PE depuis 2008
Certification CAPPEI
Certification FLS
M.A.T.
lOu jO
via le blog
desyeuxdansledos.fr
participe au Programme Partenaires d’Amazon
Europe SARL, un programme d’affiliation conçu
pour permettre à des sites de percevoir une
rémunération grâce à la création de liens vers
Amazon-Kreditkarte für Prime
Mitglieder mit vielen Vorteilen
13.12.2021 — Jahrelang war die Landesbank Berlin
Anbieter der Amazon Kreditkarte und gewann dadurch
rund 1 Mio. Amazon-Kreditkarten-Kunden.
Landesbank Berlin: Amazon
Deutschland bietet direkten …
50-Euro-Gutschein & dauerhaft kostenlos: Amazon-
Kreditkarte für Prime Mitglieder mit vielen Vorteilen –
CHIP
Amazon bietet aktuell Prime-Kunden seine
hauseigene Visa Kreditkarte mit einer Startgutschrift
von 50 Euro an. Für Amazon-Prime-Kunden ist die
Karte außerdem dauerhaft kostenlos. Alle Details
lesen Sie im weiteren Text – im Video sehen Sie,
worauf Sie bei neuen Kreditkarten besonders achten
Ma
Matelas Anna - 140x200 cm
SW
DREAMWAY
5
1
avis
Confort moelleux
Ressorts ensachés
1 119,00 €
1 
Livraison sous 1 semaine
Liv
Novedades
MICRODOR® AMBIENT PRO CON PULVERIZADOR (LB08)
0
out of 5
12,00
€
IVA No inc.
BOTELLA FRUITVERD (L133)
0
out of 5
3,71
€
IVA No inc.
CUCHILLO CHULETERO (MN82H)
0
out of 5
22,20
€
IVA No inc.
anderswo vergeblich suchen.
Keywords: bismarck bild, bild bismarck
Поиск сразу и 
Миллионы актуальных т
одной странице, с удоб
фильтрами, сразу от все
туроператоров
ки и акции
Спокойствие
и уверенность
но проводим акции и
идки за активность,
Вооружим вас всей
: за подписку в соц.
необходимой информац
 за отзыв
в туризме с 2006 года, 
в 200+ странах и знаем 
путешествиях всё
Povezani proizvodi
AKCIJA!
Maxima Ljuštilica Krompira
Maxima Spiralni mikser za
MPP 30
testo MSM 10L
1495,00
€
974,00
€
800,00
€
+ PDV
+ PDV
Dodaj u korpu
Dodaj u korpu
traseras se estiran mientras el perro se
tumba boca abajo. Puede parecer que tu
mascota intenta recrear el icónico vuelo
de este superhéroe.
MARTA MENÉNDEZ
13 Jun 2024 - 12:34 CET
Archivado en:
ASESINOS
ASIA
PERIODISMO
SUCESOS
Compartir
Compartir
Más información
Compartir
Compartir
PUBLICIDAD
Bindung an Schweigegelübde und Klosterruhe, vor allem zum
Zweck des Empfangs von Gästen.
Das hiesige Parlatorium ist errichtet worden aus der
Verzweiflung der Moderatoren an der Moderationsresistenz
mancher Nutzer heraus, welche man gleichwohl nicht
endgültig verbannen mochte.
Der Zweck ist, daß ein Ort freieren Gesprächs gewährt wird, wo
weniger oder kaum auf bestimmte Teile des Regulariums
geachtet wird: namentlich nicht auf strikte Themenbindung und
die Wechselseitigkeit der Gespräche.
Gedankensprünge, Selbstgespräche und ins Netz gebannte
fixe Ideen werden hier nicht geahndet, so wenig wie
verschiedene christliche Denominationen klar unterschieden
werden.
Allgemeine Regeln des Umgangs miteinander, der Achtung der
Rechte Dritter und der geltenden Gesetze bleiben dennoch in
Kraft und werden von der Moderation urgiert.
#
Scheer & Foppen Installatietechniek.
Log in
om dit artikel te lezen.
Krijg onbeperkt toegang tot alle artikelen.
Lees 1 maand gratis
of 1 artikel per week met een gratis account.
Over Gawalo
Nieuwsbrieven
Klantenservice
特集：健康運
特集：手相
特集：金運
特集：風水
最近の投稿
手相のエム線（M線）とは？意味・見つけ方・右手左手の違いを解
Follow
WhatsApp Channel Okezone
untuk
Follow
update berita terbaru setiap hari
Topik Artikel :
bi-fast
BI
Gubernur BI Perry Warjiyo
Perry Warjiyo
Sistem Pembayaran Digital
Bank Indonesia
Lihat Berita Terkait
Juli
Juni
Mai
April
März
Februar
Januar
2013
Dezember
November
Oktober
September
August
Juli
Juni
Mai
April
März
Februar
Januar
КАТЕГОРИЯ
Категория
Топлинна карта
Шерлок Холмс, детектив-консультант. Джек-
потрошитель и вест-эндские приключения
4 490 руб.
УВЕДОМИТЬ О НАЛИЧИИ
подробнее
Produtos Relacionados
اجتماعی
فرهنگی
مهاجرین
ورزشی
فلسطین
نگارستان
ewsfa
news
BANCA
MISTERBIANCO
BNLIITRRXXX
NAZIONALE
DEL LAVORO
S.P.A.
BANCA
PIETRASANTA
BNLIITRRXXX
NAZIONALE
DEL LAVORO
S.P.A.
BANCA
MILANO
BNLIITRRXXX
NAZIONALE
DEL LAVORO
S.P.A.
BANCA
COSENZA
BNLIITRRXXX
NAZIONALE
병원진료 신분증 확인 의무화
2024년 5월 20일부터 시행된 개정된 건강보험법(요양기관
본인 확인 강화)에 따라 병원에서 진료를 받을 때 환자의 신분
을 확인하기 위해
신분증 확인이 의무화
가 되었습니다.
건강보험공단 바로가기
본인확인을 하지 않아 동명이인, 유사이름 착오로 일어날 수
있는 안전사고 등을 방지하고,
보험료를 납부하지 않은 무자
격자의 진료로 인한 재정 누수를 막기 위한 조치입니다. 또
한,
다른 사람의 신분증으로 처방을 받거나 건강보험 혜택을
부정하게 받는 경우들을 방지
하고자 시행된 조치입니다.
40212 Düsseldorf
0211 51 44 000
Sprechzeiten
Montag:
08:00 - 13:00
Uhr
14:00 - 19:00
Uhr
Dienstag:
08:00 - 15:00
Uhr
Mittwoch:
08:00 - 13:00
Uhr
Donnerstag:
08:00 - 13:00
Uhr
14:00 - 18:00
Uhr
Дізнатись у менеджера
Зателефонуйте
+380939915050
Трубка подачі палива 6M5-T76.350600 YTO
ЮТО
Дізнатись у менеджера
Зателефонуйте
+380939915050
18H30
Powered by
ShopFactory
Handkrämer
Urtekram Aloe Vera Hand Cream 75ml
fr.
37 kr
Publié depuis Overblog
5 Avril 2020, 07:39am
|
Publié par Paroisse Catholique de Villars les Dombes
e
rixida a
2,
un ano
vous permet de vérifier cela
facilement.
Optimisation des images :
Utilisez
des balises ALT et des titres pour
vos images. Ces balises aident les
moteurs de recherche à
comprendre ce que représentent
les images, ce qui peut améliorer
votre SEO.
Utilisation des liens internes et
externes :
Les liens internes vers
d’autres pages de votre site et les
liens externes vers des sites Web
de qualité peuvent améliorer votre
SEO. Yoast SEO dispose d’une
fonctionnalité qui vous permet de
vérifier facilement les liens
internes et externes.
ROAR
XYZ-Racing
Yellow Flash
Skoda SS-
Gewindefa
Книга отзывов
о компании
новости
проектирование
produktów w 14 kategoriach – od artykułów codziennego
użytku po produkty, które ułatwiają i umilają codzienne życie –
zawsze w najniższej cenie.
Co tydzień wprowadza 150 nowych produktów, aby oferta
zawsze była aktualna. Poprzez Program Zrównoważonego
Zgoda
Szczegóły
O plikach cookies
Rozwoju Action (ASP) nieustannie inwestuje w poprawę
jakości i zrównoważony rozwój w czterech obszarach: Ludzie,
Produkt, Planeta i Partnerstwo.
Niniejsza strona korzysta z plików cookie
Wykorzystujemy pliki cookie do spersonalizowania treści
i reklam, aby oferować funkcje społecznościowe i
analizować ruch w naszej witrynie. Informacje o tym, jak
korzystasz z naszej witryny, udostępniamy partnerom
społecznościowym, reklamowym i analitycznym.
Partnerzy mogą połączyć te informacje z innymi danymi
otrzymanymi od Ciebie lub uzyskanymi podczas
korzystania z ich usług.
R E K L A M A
__________________________________________________
## What is expected
From the data above, gather every line that includes the word "Maxima".

## Exercise output
Maxima Ljuštilica Krompira
Maxima Spiralni mikser za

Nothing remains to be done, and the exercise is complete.